# Machine Learning - Assignment 1
## by Anton Wiehe & Angelie Kraft

In [13]:
%matplotlib notebook

import numpy as np
import matplotlib.pyplot as plt
import time
import random


def generate_data():
    x = np.random.random(100)
    epsilon = np.random.uniform(-0.3, 0.3, 100)
    y = np.sin(2 * np.pi * x) + epsilon
    return x, y


In [14]:
# Generate polynomial
def poly_model(x, thetas):
    return np.array([np.sum(summands(x[i],thetas.size) * thetas) for i in range(x.size)])

def summands(x_i, size):
    return np.array([x_i ** i for i in range(size)])

# Calc derivative of polynomial
def poly_model_deriv(x, thetas):
    return np.array([np.array([x[j] ** i 
                               for i in range(thetas.size)]) 
                     for j in range(x.size)])


In [15]:
# Generate thetas
def generate_thetas(number_of_thetas):
    return np.random.uniform(-0.5, 0.5, number_of_thetas)

In [16]:
# Shuffle two lists in same order
def shuffle(a,b):
    assert len(a) == len(b)
    start_state = random.getstate()
    random.shuffle(a)
    random.setstate(start_state)
    random.shuffle(b)

• DATASET ENTRIES:
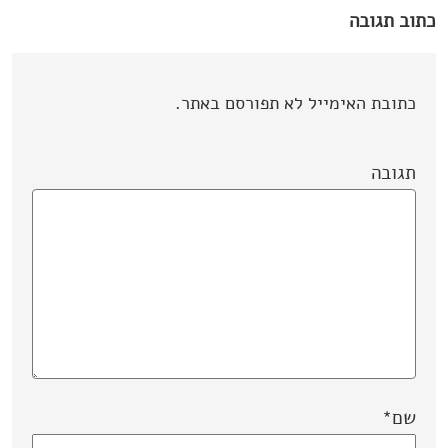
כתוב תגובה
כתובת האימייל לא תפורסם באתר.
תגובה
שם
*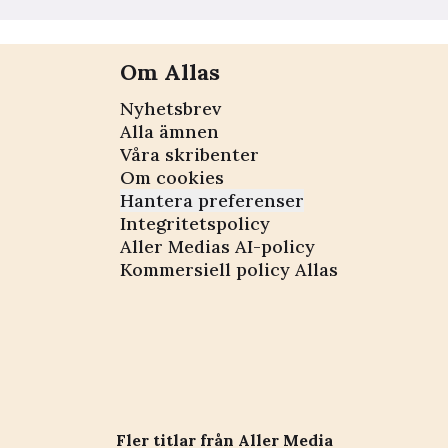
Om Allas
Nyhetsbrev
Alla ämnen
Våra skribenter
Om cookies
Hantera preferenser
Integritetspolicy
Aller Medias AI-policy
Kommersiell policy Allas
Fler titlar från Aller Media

• TASKS:
A - In the Machine Learning assignment, between which two values does the generate_thetas function draw its random numbers?
B - Retype a passage of the Machine Learning assignment that begins with "for j in range(x.size)])" and ends after "start_state = random.getstate()".
The lines are not needed for what follows.

• ANSWERS TO THE EXERCISE:
A - Between -0.5 and 0.5.

B -
for j in range(x.size)])


In [15]:
# Generate thetas
def generate_thetas(number_of_thetas):
    return np.random.uniform(-0.5, 0.5, number_of_thetas)

In [16]:
# Shuffle two lists in same order
def shuffle(a,b):
    assert len(a) == len(b)
    start_state = random.getstate()